### Excerpt to read
= = =

Last weekend I wrote an article for Outdoorlife.com entitled, Why Post-Rut is the New Best Time to Hunt Whitetails. In it I wrote:
Each year I hunt in several states in early to mid-December, from Kansas to Oklahoma to Virginia. I am witnessing good to great deer movement, and more late rutting activity than ever before. Such good activity, in fact, that the early post-rut is becoming my most productive time to hunt.
In early December bucks are tired and battered, but still running on a last jolt of testosterone. Sometimes a buck makes fresh rubs, so look for them. While bucks generally don’t paw scrapes this late, they often cruise back through creek bottoms and draws where they scraped and rubbed trees a month ago, and hooked up with does. Go back and hunt a stand that you hung in a sign-blazed funnel in early November, you might catch a buck cruising there now. Bucks are still rutty, prowling and looking for the last receptive does of the year.
Two days later, as that article was being posted, I was in northeastern Oklahoma hunting the post rut again.
First day in the box blind I saw a few does and 9 small bucks. Typical of the post-rutting period, some of the deer were merely feeding, and some of the bucks were exhibiting tepid late rutting activity, not so much chasing does, but checking them and pushing them around.

= = =

### Data to examine
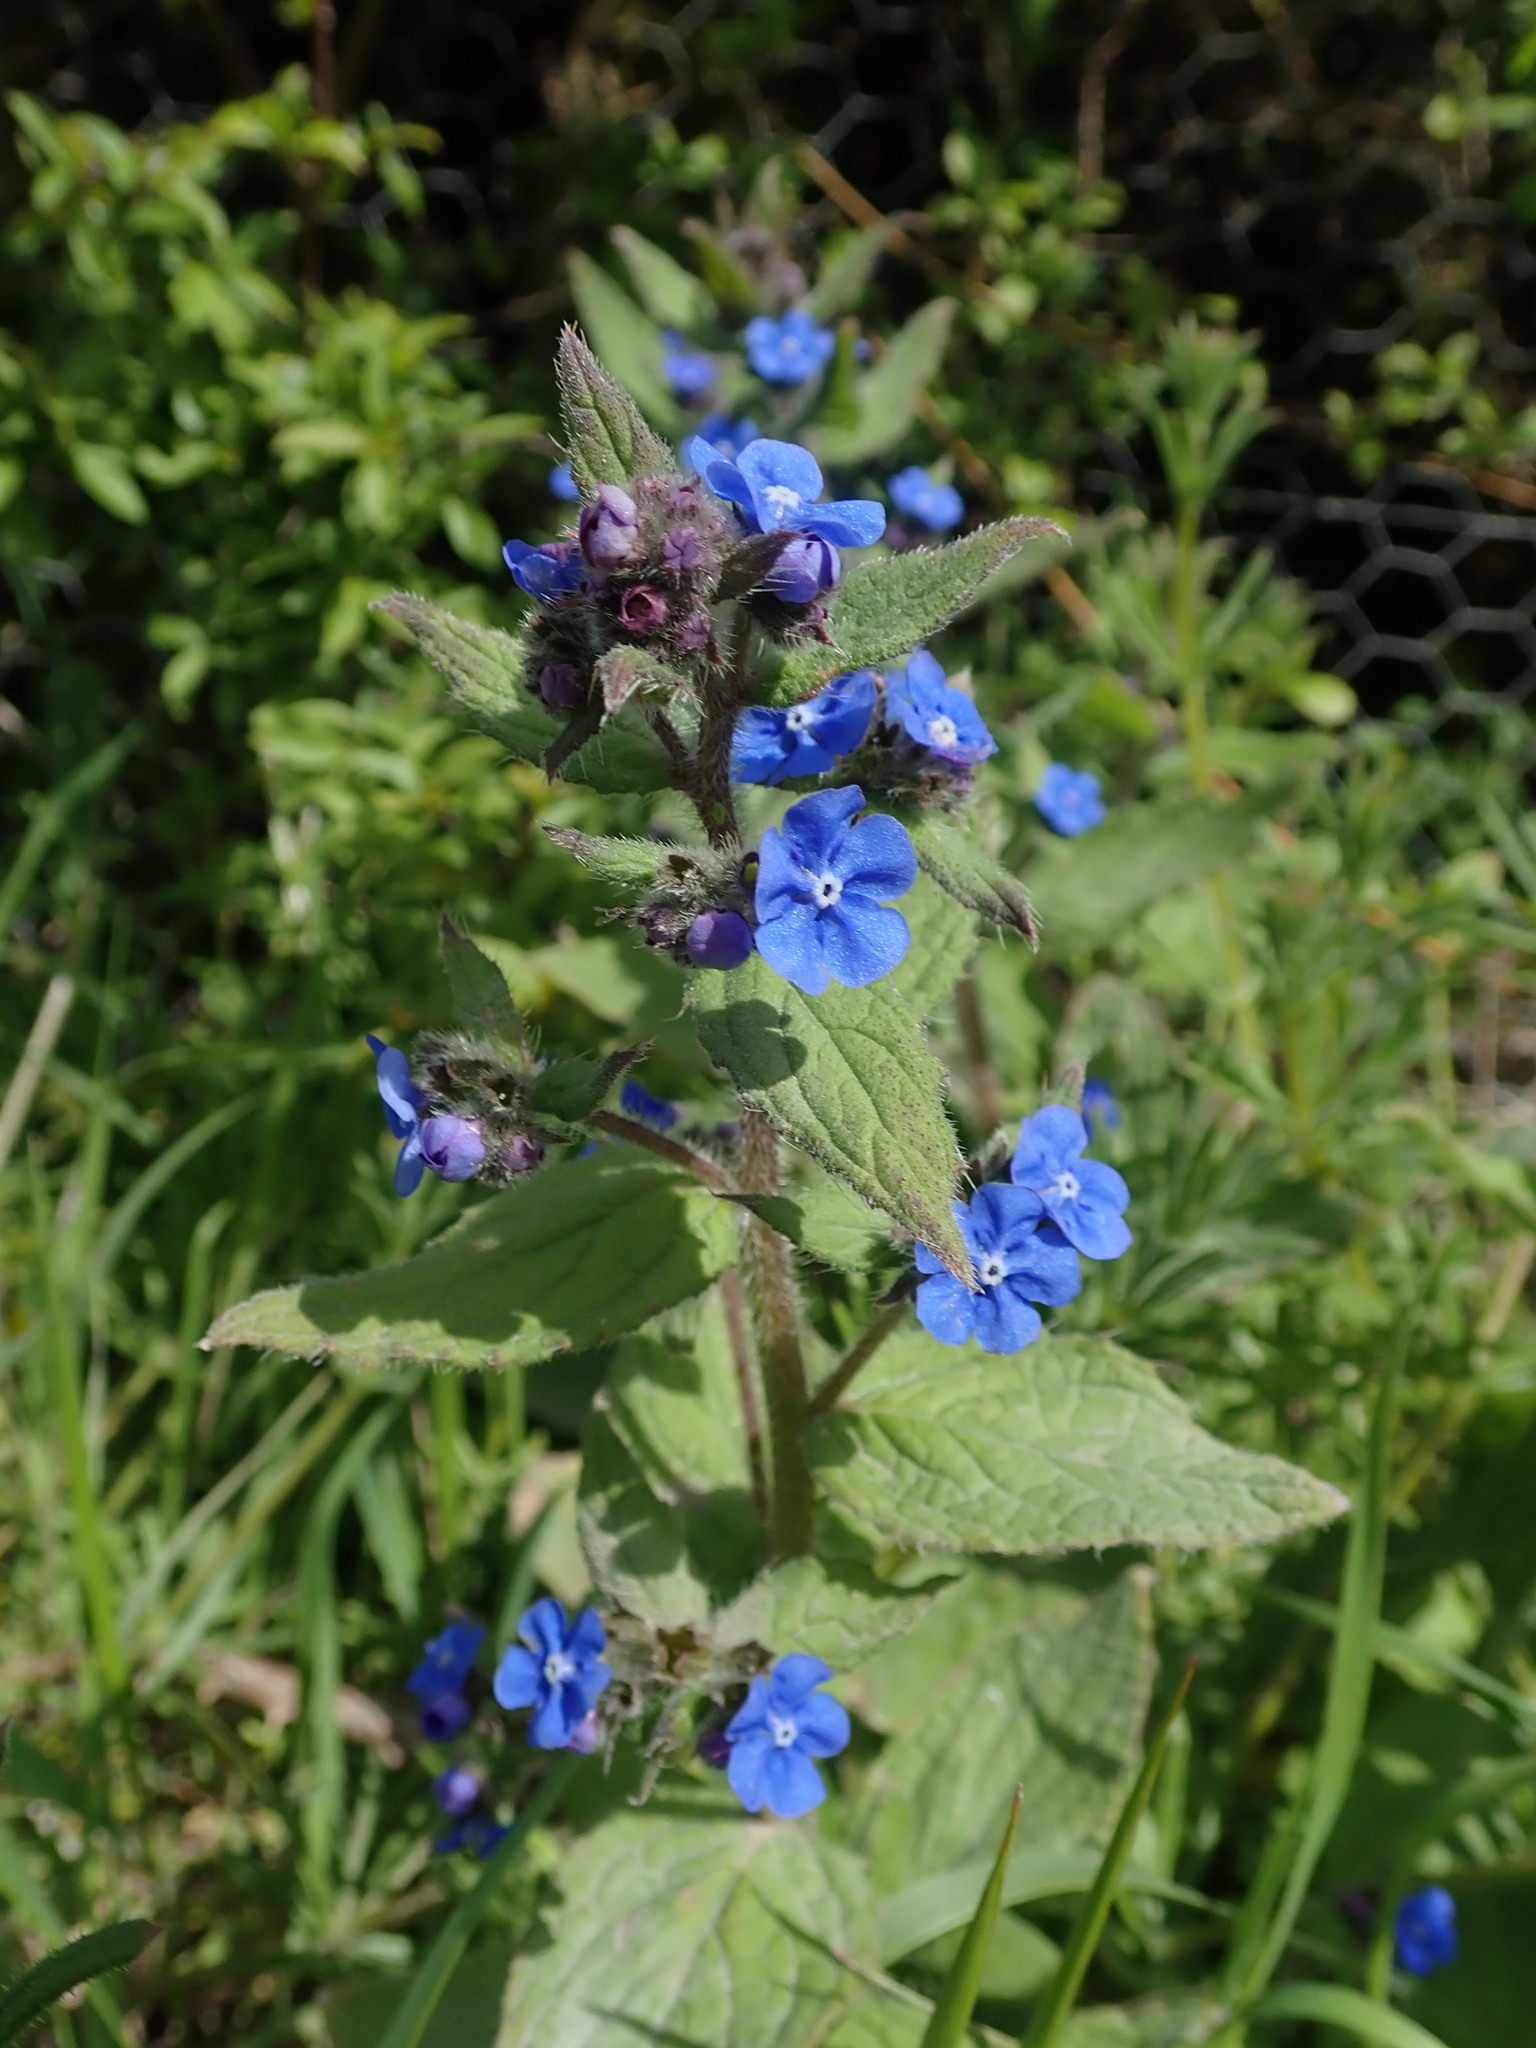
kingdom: Plantae
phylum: Tracheophyta
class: Magnoliopsida
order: Boraginales
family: Boraginaceae
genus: Pentaglottis
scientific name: Pentaglottis sempervirens
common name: Green alkanet
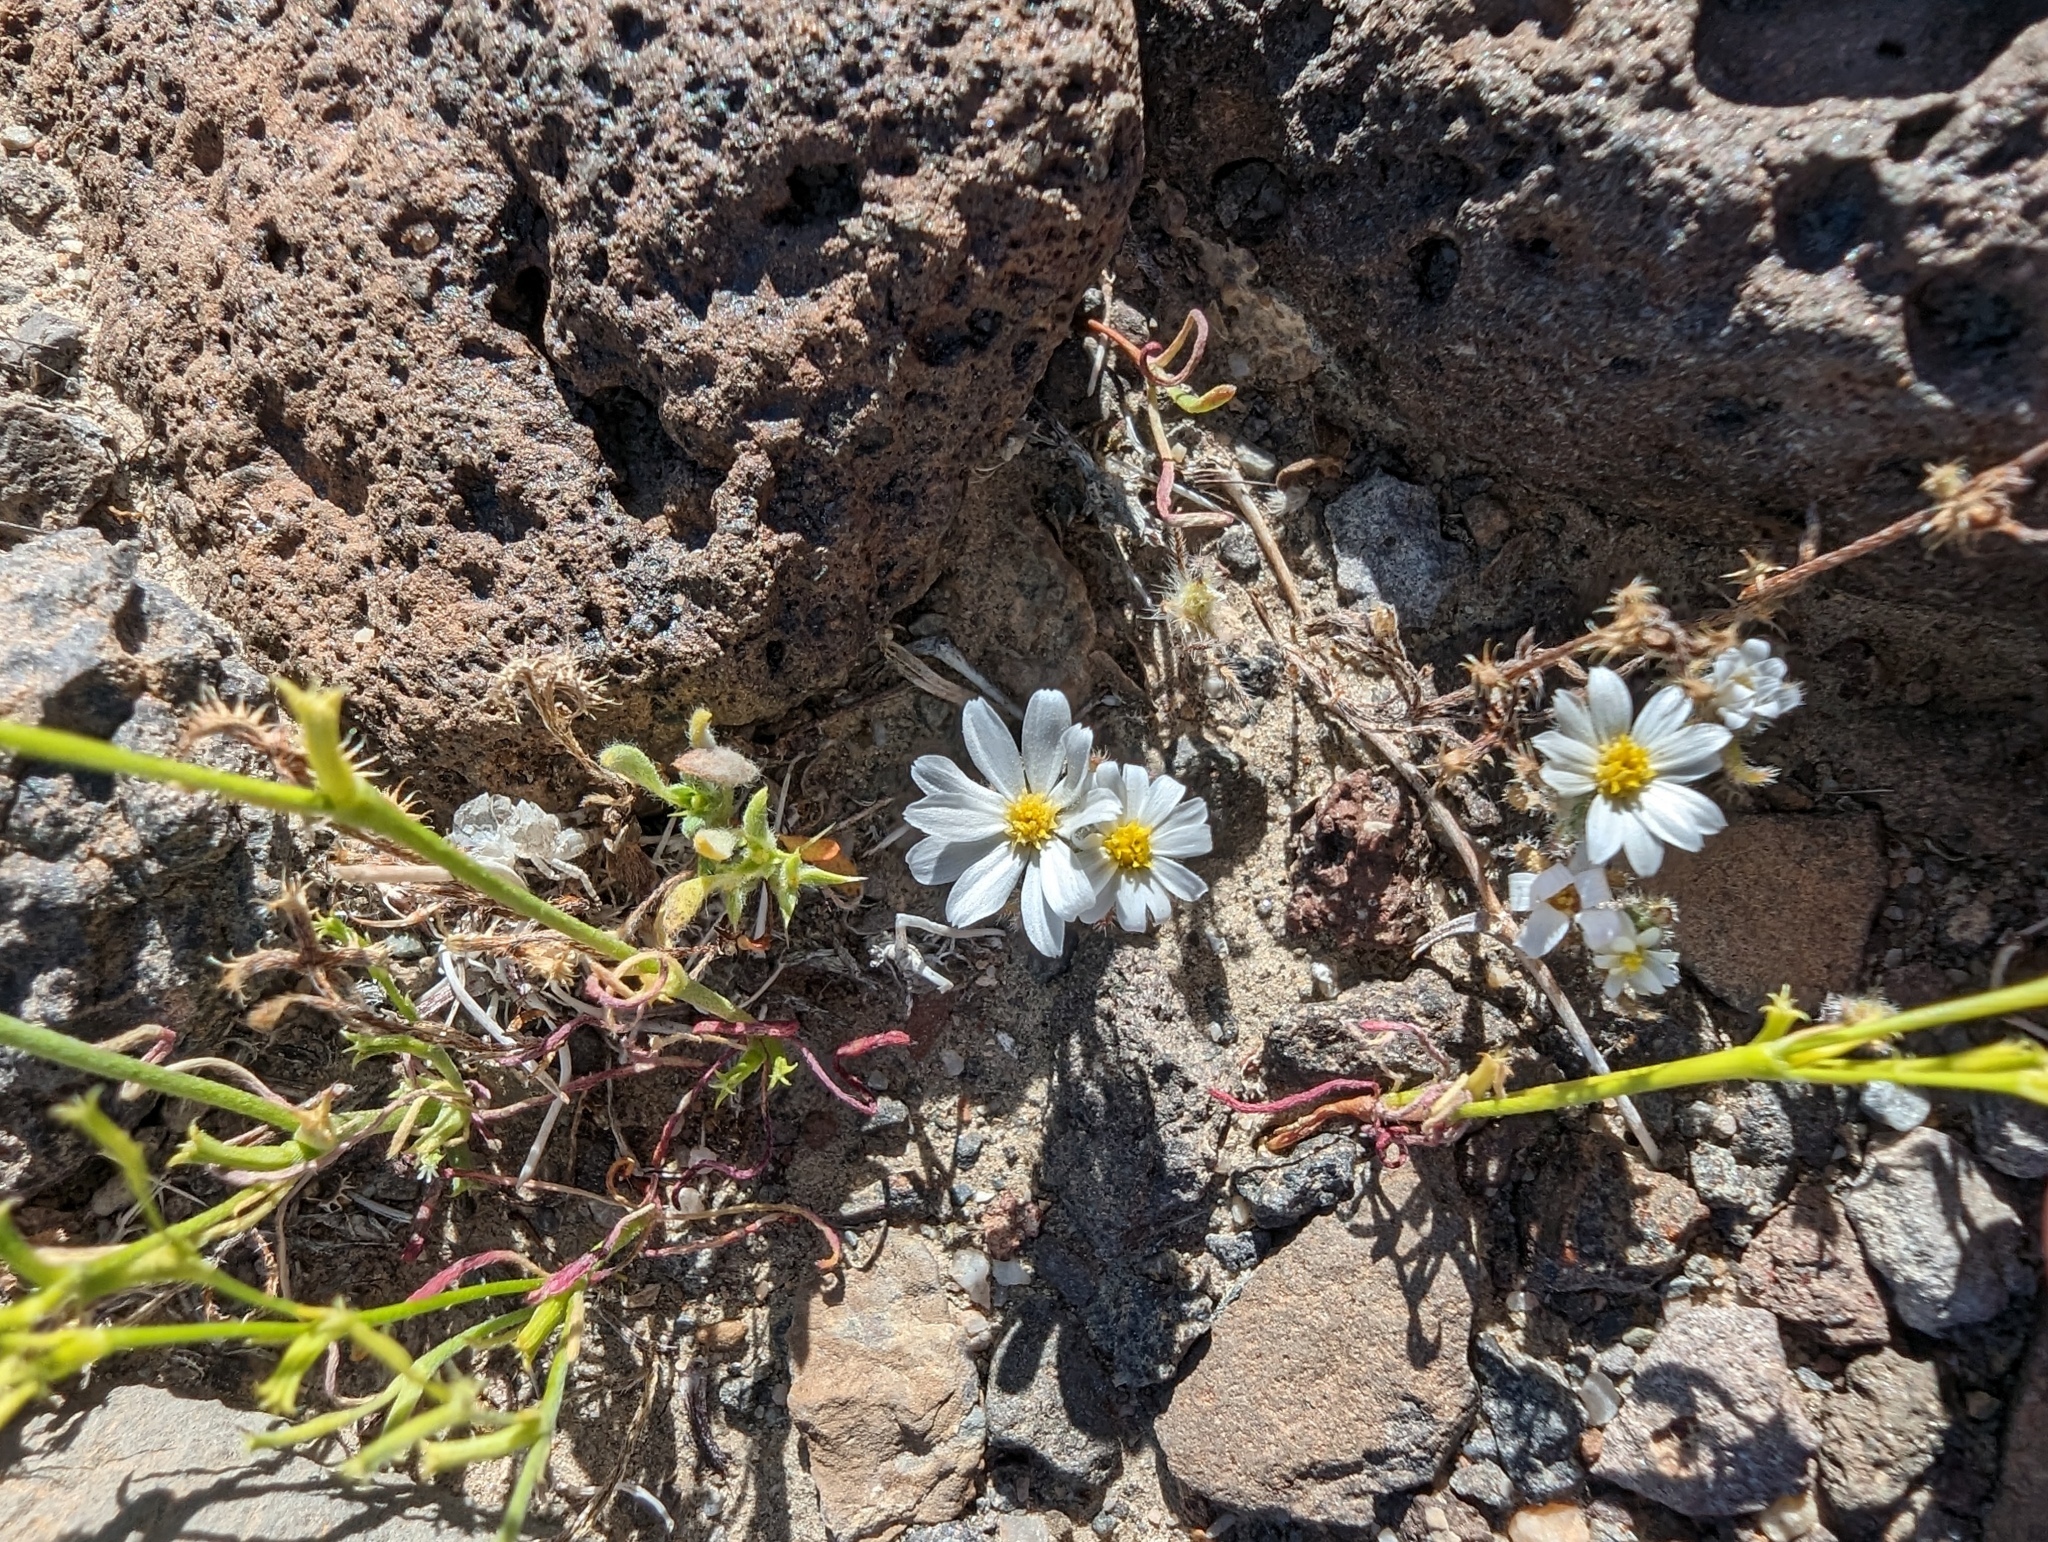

= = =

### Using the information
#1 Answer these questions from the post-rut hunting text above:
(a) Which three states does the writer name as places hunted in early to mid-December?
(b) What kind of blind did the writer sit in on the first day in northeastern Oklahoma?
(c) How many small bucks did the writer see that first day?
#2 Carry on the post-rut deer hunting account above, starting right after its last sentence.

### Results by task
#1
(a) Kansas, Oklahoma and Virginia.
(b) A box blind.
(c) Nine.

#2
I was hunting with 2 buddies, and things were super slow at their stands that first day. I think they spotted 3 does and a fawn between them. This is also typical of the post-rut; there can be a lot of deer activity in one hot area, while other spots are stone cold.
In early December you have to be mobile and find a hot spot and stick with it, and that is what I did. There were fresh new rubs in the area, and a ton of old scrapes. I had seen a lot of deer there the previous day. I decided to hunt the box blind out for the last 4 days of my hunt.
It didn’t take that long. On the second afternoon, with another breathtaking sunset coming on, a sweet 10-pointer nudged a doe across the power-line cut I was watching, and I was able to drop him with my Marlin 336 in .35 Remington.
How about my buddies? They moved stands, and one shot a nice 8-pointer the third morning. On the last day, Chuck smoked a thick-beamed 145-inch 10-pointer pushing a doe at 1:15 p.m. Yes, the early post-rut hunting can be that good! You’ll see all teh action on a new episode of BIG DEER TV nest year.
We are pushing into mid-December now, and the late rutting activity of the last 10 days is dwindling. But you still might catch a buck pushing a doe this weekend, so keep at it if you’ve still got a tag left.
And from mid-December on consider this strategy I also laid out in that Outdoor Life post:
Your strategy from early December through the end of season should center around the limited food sources that remain for deer. Both does and bucks are run down from the primary rut, and they have to eat. The colder (and snowier) it is in December, the harder deer move to and from the feed, and the more visible they will be in daylight.
You’ll see the most animals if you have access to corn and soybeans, or alfalfa in the West. A patch of standing corn is especially good, as it provides both eats and cover for deer.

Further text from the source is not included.